## Tâche à réaliser
Réécrivez le passage qui s'étend du début des entrées jusqu'à la ligne contenant « Günlük hayatınız cebinizde », bornes incluses, en y remplaçant « Football » par « Rugby » sans rien changer d'autre.

## Données à traiter

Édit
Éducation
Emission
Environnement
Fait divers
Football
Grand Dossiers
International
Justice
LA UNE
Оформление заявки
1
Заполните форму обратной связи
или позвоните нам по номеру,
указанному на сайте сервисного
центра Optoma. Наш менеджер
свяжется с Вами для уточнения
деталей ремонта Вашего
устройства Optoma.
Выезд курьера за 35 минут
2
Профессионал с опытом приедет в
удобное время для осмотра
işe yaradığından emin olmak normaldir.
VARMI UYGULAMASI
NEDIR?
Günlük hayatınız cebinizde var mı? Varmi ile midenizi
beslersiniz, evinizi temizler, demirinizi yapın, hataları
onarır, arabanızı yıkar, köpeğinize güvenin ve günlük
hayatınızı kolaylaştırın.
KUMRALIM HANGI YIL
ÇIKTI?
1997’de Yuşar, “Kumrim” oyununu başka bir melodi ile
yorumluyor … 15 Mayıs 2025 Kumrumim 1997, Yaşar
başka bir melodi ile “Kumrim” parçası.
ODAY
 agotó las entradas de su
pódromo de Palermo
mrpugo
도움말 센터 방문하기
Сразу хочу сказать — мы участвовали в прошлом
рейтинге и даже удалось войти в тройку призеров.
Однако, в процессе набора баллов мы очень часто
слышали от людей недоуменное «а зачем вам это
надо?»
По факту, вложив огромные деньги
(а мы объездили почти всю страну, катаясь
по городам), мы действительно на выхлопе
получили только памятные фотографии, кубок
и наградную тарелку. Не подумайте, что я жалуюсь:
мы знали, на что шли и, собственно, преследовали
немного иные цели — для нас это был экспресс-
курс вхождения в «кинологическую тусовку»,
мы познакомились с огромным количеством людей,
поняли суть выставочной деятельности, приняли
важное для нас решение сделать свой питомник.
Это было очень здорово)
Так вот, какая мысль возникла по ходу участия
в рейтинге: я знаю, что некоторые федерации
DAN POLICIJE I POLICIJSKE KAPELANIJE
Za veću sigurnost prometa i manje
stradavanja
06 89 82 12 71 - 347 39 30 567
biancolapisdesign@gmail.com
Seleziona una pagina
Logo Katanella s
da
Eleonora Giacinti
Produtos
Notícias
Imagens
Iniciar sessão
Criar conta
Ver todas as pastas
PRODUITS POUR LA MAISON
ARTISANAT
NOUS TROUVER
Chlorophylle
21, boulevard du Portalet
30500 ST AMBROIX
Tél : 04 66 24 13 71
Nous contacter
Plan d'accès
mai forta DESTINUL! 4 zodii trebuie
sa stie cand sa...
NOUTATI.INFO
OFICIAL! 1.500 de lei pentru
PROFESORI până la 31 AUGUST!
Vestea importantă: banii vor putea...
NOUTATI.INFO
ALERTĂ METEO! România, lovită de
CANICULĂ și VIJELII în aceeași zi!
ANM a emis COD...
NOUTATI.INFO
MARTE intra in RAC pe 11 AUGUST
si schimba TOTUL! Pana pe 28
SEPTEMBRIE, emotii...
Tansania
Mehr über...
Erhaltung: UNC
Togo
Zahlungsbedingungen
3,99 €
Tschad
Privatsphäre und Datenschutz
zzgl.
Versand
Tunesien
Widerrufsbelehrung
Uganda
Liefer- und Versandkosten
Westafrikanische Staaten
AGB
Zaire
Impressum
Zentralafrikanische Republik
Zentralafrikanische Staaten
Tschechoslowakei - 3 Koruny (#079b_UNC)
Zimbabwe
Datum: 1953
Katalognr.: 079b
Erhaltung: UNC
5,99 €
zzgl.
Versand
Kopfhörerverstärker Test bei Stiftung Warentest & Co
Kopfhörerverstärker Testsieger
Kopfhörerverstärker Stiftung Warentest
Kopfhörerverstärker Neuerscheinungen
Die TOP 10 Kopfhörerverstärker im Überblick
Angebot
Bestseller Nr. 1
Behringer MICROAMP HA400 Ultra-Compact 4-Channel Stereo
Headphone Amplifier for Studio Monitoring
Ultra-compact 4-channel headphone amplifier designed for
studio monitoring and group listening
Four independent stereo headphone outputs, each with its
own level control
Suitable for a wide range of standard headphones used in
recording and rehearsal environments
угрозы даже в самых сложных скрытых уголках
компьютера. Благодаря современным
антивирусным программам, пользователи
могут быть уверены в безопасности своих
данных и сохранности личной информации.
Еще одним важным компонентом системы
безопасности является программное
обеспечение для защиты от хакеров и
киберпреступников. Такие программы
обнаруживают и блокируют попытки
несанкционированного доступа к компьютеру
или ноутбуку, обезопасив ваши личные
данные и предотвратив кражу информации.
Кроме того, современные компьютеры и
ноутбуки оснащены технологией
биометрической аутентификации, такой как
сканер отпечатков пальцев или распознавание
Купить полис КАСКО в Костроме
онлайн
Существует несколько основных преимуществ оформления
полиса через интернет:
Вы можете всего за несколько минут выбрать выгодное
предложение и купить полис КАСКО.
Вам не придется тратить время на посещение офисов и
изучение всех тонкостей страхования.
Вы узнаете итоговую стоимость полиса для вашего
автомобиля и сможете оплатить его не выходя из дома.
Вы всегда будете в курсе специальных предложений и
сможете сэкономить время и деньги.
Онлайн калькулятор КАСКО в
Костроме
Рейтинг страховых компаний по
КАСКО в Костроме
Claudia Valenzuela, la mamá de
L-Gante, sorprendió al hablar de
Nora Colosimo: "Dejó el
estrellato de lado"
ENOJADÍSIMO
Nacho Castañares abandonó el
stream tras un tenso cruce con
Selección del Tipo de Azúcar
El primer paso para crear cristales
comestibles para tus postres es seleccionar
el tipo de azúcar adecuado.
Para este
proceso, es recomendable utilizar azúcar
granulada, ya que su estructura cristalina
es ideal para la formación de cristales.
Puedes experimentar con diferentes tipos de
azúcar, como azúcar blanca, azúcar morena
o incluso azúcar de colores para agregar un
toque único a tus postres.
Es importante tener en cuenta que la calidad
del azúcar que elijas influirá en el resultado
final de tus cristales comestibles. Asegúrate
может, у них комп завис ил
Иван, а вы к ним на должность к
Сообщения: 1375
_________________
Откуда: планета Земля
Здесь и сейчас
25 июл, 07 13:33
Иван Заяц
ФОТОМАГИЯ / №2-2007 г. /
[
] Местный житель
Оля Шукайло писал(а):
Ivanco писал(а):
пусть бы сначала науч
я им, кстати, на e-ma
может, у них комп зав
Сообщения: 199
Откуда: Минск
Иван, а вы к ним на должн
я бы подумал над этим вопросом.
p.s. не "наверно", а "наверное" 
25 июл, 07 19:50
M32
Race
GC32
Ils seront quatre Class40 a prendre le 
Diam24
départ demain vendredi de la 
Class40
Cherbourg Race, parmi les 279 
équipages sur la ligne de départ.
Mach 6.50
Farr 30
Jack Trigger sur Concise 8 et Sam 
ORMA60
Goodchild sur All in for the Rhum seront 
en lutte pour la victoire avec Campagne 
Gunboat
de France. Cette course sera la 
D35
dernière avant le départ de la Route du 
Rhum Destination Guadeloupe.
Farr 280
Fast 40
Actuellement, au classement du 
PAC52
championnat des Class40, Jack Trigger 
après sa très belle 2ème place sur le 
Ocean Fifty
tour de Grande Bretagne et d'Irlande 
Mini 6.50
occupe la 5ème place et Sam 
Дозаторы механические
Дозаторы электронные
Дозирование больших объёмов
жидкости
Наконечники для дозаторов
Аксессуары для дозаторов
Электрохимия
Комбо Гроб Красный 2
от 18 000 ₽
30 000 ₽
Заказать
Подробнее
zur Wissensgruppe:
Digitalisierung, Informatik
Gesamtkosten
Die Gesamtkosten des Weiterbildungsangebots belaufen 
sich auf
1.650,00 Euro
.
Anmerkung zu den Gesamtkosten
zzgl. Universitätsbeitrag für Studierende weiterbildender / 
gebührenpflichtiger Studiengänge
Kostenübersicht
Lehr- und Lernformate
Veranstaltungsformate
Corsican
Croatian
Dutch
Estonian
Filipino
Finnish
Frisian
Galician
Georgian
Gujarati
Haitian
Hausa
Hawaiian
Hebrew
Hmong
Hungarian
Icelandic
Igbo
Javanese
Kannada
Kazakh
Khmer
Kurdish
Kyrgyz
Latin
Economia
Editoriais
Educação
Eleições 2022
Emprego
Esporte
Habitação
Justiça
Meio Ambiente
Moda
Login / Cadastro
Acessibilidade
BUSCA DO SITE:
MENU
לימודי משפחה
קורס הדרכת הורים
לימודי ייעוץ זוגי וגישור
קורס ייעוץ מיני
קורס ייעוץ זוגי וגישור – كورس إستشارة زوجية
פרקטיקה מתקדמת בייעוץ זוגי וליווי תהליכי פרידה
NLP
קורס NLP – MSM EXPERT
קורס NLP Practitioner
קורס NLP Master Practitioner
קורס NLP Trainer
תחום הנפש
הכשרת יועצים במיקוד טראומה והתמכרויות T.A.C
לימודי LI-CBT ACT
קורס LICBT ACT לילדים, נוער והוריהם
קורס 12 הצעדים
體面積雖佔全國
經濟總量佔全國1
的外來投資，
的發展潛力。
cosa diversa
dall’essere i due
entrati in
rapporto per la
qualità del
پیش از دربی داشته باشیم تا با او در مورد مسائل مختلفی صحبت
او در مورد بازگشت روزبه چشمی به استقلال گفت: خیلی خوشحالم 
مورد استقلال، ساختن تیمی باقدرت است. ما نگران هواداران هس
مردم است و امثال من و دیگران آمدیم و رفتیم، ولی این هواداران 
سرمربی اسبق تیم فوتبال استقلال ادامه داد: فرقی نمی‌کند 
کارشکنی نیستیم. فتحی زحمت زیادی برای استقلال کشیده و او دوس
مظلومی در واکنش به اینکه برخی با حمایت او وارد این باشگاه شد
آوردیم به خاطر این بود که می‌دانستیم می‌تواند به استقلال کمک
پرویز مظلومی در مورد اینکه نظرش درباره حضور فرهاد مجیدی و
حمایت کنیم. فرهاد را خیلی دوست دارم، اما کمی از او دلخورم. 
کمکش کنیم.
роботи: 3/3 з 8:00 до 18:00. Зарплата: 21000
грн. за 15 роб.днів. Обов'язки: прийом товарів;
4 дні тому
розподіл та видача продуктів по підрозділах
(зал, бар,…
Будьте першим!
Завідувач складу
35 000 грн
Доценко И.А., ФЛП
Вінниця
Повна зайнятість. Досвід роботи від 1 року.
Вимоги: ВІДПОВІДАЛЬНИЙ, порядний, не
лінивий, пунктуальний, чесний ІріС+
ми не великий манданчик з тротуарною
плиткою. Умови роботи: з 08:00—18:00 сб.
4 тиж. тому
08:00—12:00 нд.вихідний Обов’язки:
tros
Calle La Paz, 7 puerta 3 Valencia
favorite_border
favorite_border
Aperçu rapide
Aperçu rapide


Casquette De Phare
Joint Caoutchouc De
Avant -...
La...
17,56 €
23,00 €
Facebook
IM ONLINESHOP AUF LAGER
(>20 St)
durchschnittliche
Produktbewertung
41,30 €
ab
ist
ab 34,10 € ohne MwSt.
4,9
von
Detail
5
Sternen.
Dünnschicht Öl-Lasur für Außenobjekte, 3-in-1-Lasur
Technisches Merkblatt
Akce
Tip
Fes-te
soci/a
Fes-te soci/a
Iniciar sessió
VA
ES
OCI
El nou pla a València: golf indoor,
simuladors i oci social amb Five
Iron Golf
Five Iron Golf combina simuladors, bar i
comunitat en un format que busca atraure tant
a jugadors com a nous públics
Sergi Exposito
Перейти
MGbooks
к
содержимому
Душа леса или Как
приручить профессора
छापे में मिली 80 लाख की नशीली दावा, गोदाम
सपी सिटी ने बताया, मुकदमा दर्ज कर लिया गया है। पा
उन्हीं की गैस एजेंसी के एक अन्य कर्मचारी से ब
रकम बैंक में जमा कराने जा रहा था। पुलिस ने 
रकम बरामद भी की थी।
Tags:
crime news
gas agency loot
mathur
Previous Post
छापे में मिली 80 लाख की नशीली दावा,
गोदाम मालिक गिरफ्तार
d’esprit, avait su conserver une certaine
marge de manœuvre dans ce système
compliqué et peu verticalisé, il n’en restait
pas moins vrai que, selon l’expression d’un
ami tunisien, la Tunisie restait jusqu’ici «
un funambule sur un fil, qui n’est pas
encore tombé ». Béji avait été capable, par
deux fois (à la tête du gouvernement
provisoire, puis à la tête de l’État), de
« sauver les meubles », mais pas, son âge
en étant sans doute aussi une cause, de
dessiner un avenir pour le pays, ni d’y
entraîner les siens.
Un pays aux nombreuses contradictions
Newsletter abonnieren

## Solution proposée
Édit
Éducation
Emission
Environnement
Fait divers
Rugby
Grand Dossiers
International
Justice
LA UNE
Оформление заявки
1
Заполните форму обратной связи
или позвоните нам по номеру,
указанному на сайте сервисного
центра Optoma. Наш менеджер
свяжется с Вами для уточнения
деталей ремонта Вашего
устройства Optoma.
Выезд курьера за 35 минут
2
Профессионал с опытом приедет в
удобное время для осмотра
işe yaradığından emin olmak normaldir.
VARMI UYGULAMASI
NEDIR?
Günlük hayatınız cebinizde var mı? Varmi ile midenizi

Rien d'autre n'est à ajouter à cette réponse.